At the same time as admiring Márquez at his peak, we may well be seeing the youngster who will one day knock him from his throne. Fabio Quartararo rode an outstanding race from start to finish, taking the lead from Maverick Viñales when the Monster Energy Yamaha rider started to struggle with the front, then pushing hard enough to keep Márquez at bay right until the end of the race. It was only Márquez' determination, experience, and endless ambition which allowed him to force his way past Quartararo, and hold him off in the final corners.
Márquez himself praised the pace of the Petronas Yamaha SRT rider. "Maybe the best rider today in the race was Fabio, because he did all the race in front," Márquez told the press conference. "The way that he’s riding a Yamaha, he’s riding in a very good way.

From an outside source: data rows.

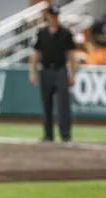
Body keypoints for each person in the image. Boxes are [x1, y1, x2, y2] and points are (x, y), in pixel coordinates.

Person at [29, 4, 76, 143]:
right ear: (48, 16)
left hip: (61, 70)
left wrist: (72, 73)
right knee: (46, 104)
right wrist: (32, 71)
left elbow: (71, 54)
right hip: (46, 70)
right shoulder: (41, 33)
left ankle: (65, 135)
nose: (54, 18)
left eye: (56, 16)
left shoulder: (65, 33)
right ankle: (48, 135)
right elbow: (36, 53)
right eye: (52, 16)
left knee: (63, 105)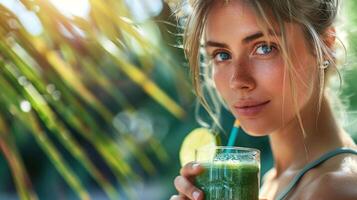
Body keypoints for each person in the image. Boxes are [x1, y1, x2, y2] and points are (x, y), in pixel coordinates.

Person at [170, 0, 357, 199]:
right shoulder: (270, 183)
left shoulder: (333, 189)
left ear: (325, 44)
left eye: (264, 48)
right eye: (222, 54)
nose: (238, 81)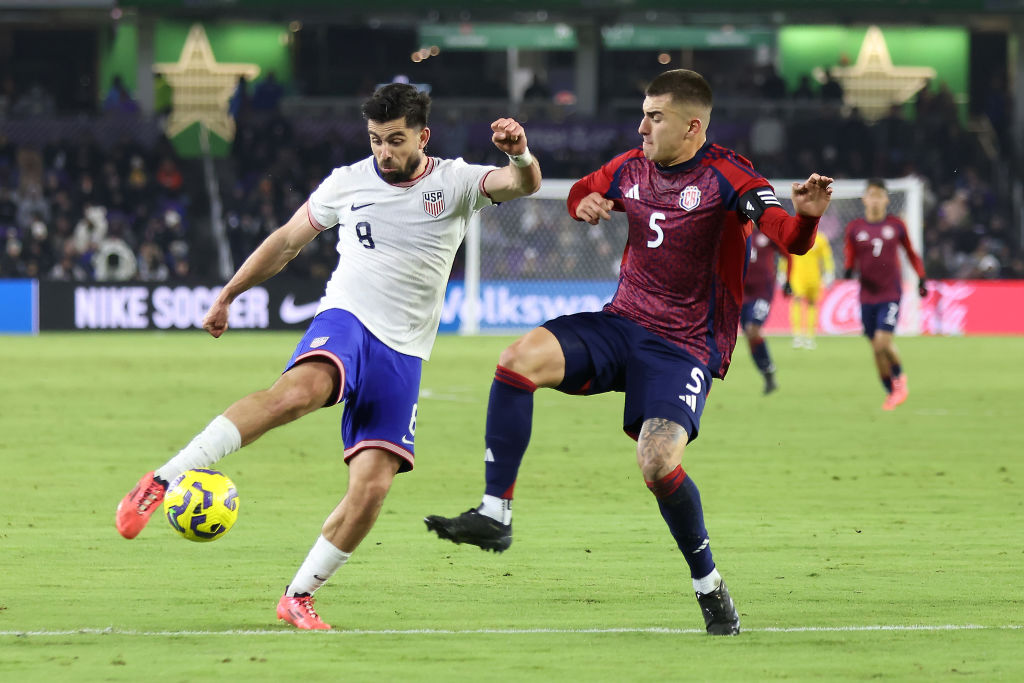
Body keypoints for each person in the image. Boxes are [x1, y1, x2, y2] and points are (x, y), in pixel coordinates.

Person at [114, 83, 542, 630]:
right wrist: (228, 294)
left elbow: (522, 183)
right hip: (348, 320)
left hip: (405, 350)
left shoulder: (455, 181)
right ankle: (164, 478)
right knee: (300, 393)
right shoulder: (347, 183)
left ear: (422, 136)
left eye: (395, 140)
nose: (384, 151)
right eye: (376, 139)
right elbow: (286, 241)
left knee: (372, 487)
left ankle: (298, 596)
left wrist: (519, 153)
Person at [424, 69, 833, 636]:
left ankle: (709, 587)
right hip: (622, 323)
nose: (641, 127)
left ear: (692, 127)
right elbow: (578, 191)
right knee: (517, 359)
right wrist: (586, 202)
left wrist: (807, 216)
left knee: (657, 460)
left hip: (684, 347)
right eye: (642, 114)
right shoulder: (630, 167)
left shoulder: (730, 175)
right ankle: (496, 512)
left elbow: (788, 237)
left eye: (654, 117)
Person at [843, 178, 926, 410]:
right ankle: (891, 391)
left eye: (880, 196)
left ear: (886, 199)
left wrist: (921, 277)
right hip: (866, 296)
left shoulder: (896, 226)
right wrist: (848, 270)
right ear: (864, 199)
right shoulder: (855, 228)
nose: (875, 200)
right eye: (872, 195)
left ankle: (900, 379)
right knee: (876, 348)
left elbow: (911, 253)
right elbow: (850, 256)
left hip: (890, 294)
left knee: (882, 343)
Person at [742, 230, 791, 393]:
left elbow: (788, 255)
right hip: (742, 293)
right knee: (749, 336)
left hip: (763, 292)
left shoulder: (768, 232)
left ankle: (768, 370)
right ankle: (767, 371)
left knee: (753, 330)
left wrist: (788, 281)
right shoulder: (739, 231)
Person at [787, 232, 834, 349]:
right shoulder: (794, 236)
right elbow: (786, 254)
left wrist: (829, 272)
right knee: (797, 300)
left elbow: (826, 257)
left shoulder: (821, 239)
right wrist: (782, 271)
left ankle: (810, 336)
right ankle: (797, 335)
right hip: (797, 276)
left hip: (814, 277)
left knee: (812, 303)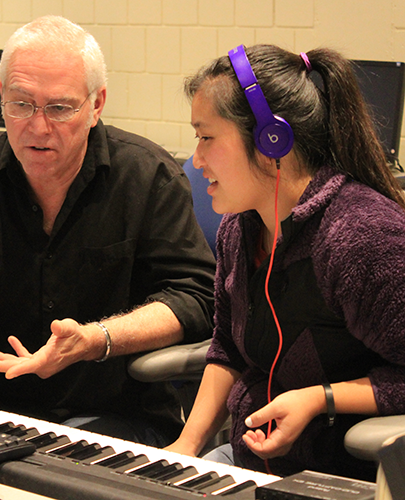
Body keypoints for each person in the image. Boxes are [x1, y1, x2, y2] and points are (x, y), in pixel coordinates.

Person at [0, 15, 216, 448]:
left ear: (96, 104)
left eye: (59, 108)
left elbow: (196, 297)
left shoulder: (148, 177)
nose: (38, 126)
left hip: (113, 415)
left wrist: (94, 339)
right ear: (0, 98)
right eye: (21, 104)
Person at [165, 43, 405, 481]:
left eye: (206, 137)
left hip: (335, 480)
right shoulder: (240, 230)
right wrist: (187, 446)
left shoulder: (361, 236)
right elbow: (228, 348)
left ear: (271, 139)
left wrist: (321, 398)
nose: (195, 160)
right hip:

You can follow the other Yamahas but he’s riding in a very good way, very precise all the time but especially on the fast corners. He’s very, very fast."
"We cannot forget that Fabio is a rookie and what he’s doing is incredible," Márquez said. "But today he showed to all of us, and to all of you, because I already knew that he has the talent, he has the mentality to lead a race, to win a race. Next year he will be a tough contender for the championship."